Generation using a trained model

Running a generation job

Once you have trained a model, you can use a saved state (e.g. model_restart_400.pth) to generate molecules. To do this, submit.py needs to be updated to specify a generation job. The first setting that needs to be changed is the job_type; all other settings here should be kept fixed so that the program can find the correct job directory:

submit.py >
        self.job_type         = "generate"        # this tells the code this is a generation job

You will then need to update the generation_epoch and n_samples parameters in submit.py:

submit.py >
        # define dataset-specific parameters
        self.params = {
            "atom_types"     : ["C", "N", "O", "S", "Cl"],
            "formal_charge"  : [-1, 0, +1],
            "max_n_nodes"    : 13,
            "job_type"       : self.job_type,
            "dataset_dir"    : f"{self.data_path}{self.dataset}/",
            "restart"        : self.restart,
            "sample_every"   : 50,
            "init_lr"        : 1e-4,
            "epochs"         : 1000,
            "batch_size"     : 50,
            "block_size"     : 1000,
            "device"         : "cuda",
            "n_samples"      : 100,
            # additional paramaters can be defined here, if different from the "defaults"
            # for instance, for "generate" jobs, don't forget to specify "generation_epoch"
            # and "n_samples"
            "generation_epoch": 400,  # <-- which model epoch to use
            "n_samples": 30000,       # <-- how many structures to generate
        }
}

The generation_epoch should correspond to the saved model state that you want to use for generation. In the example above, the parameters specify that the model saved at Epoch 400 should be used to generate 30,000 molecules. All other parameters should be kept the same (if they are related to training, such as epochs or init_lr, they will be ignored during generation jobs).

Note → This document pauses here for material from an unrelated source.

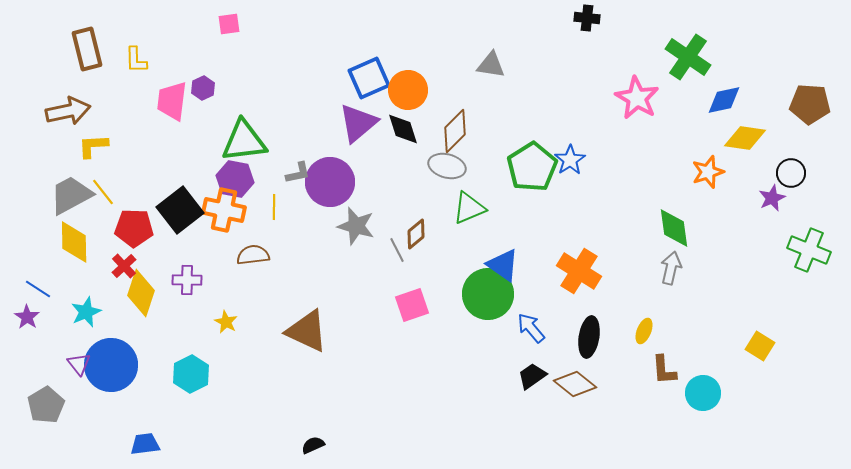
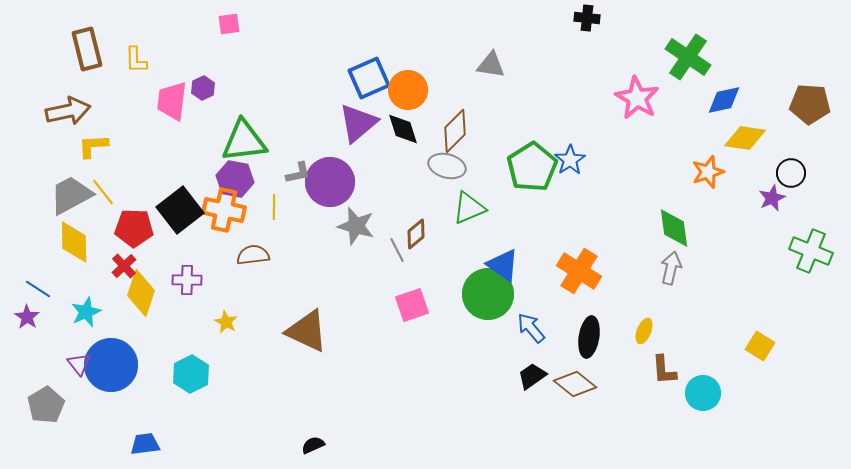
green cross at (809, 250): moved 2 px right, 1 px down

Structures will be generated in batches of size batch_size. If you encounter memory problems during generation jobs, reducing the batch size should once again solve them. Generated structures, along with their corresponding metadata, will be written to the generation/ directory within the existing job directory. These files are:

  • epochGEN{generation_epoch}_{batch}.smi, containing molecules generated at the epoch specified
  • epochGEN{generation_epoch}_{batch}.nll, containing their respective NLLs
  • epochGEN{generation_epoch}_{batch}.valid, containing their respective validity (0: invalid, 1: valid)

Additionally, the generation.log file will be updated with the various evaluation metrics for the generated structures.

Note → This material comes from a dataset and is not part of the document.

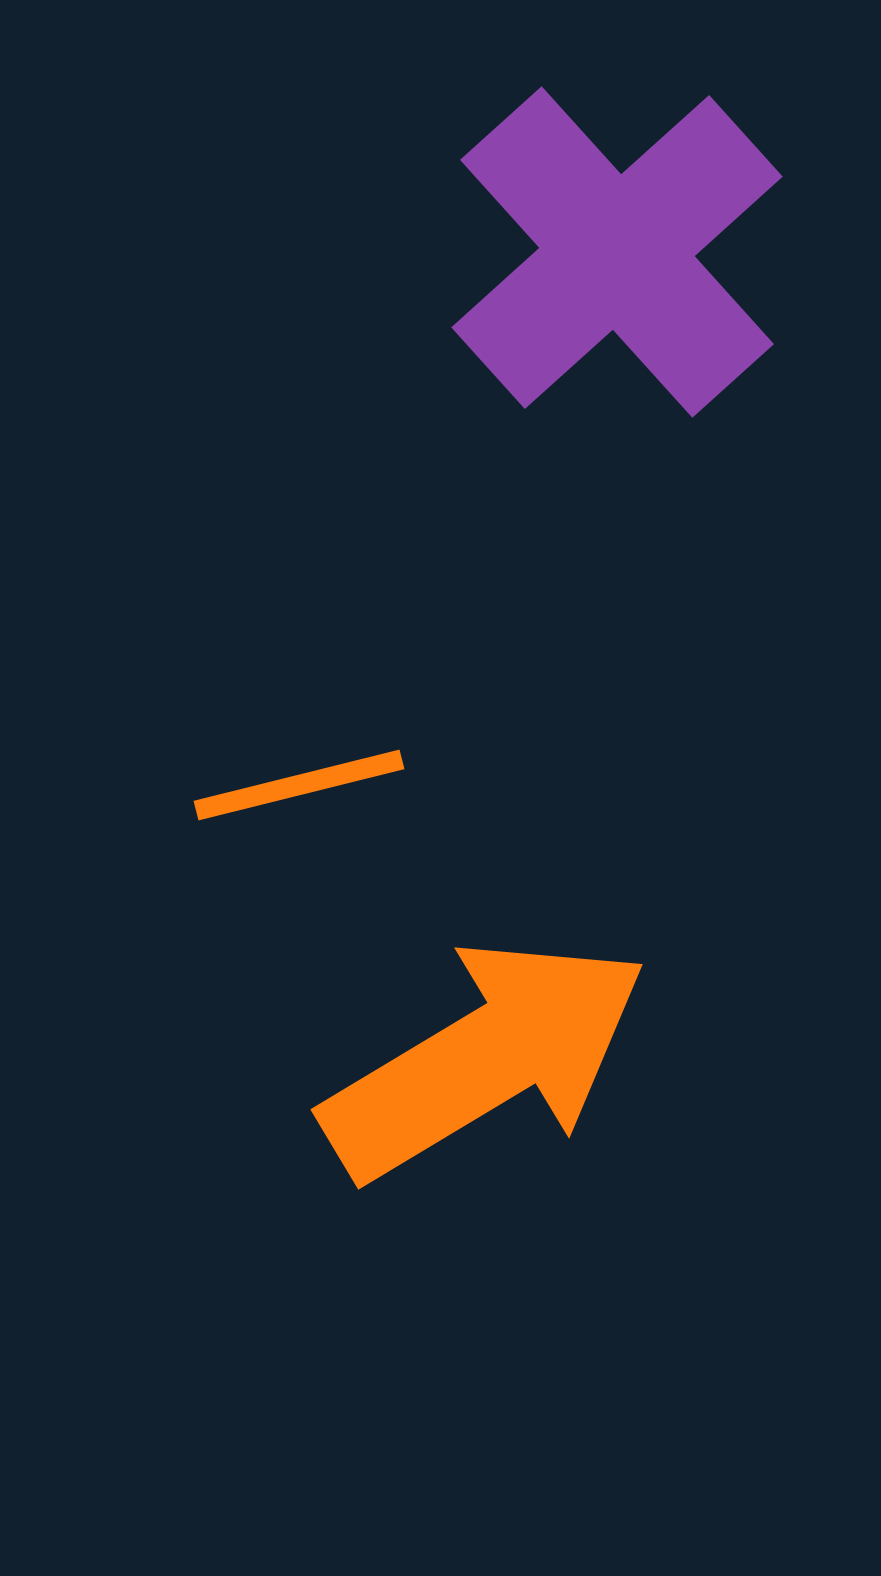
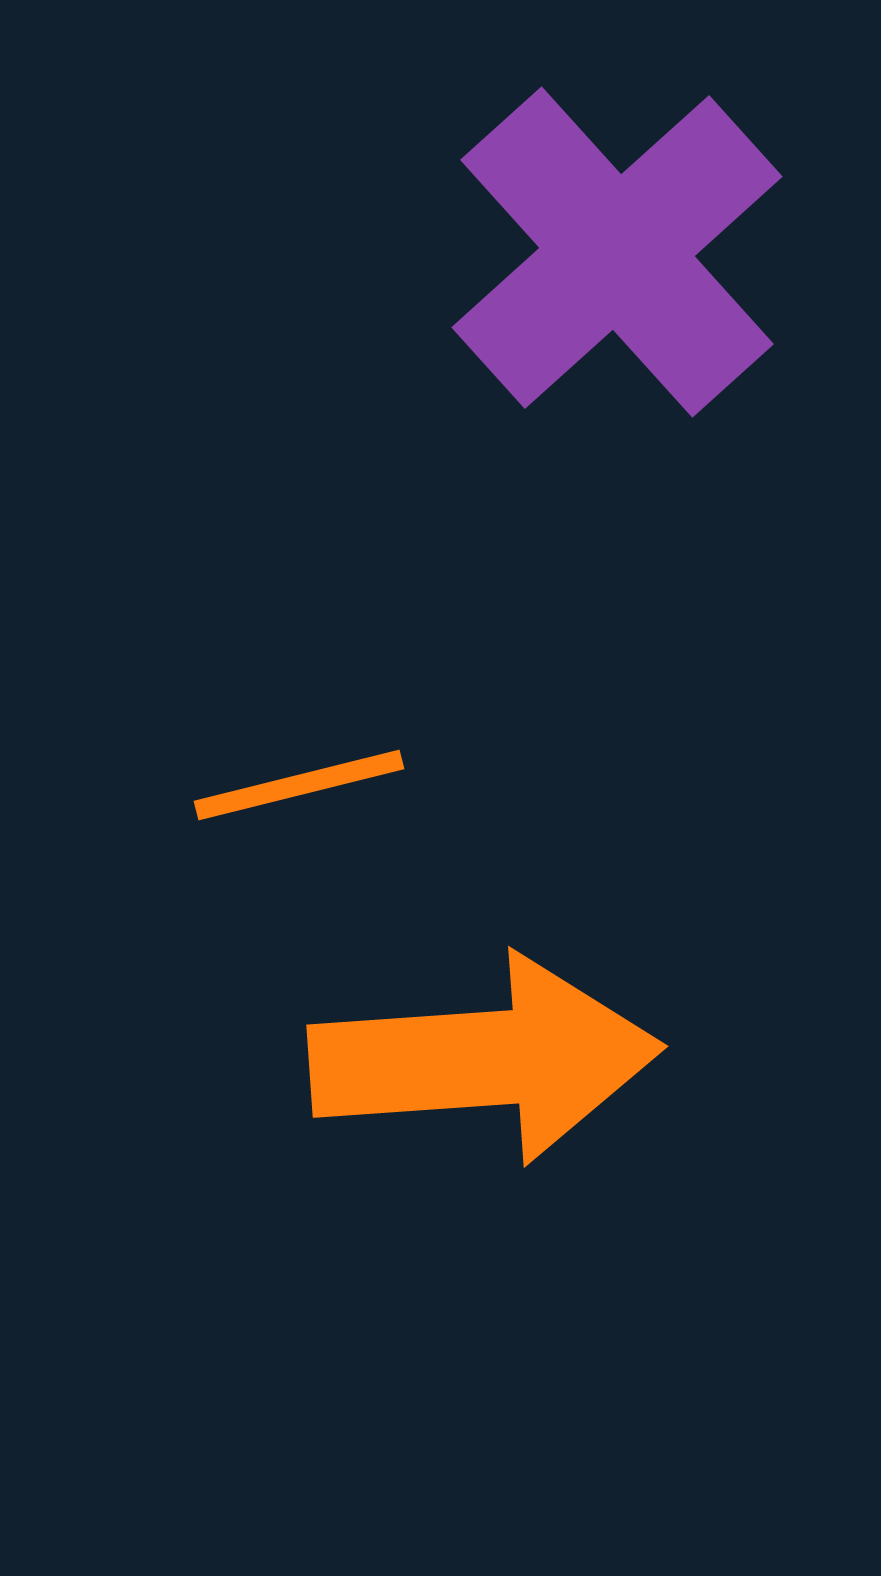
orange arrow: rotated 27 degrees clockwise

If you've followed the tutorial up to here, it means you can successfully create new molecules using a trained GGNN-based model.

(Optional) Postprocessing

To make things more convenient for any subsequent analyses, you can concatenate all structures generated in different batches into one file using:

for i in epochGEN{generation_epoch}_*.smi; do cat $i >> epochGEN{generation_epoch}.smi; done

Above, {generation_epoch} should be replaced with a number corresponding to a valid epoch. You can do similar things for the NLL and validity files, as the rows in those files correspond to the rows in the SMILES files.

Note that "Xe" and empty graphs may appear in the generated structures, even if the models are well-trained, as there is always a small probability of sampling invalid actions. If you do not want to include invalid entries in your analysis, these can be filtered out by typing:

sed -i "/Xe/d" path/to/file.smi          # remove "Xe" placeholders from file
sed -i "/^ [0-9]\+$/d" path/to/file.smi  # remove empty graphs from file

See 3_visualizing_molecules for examples on how to draw grids of molecules.

Summary

Now you know how to train models and generate structures using the example dataset. However, the example dataset structures are not drug-like, and are therefore not the most interesting to study for drug discovery applications. To learn how to train GraphINVENT models on custom datasets, see 2_using_a_new_dataset.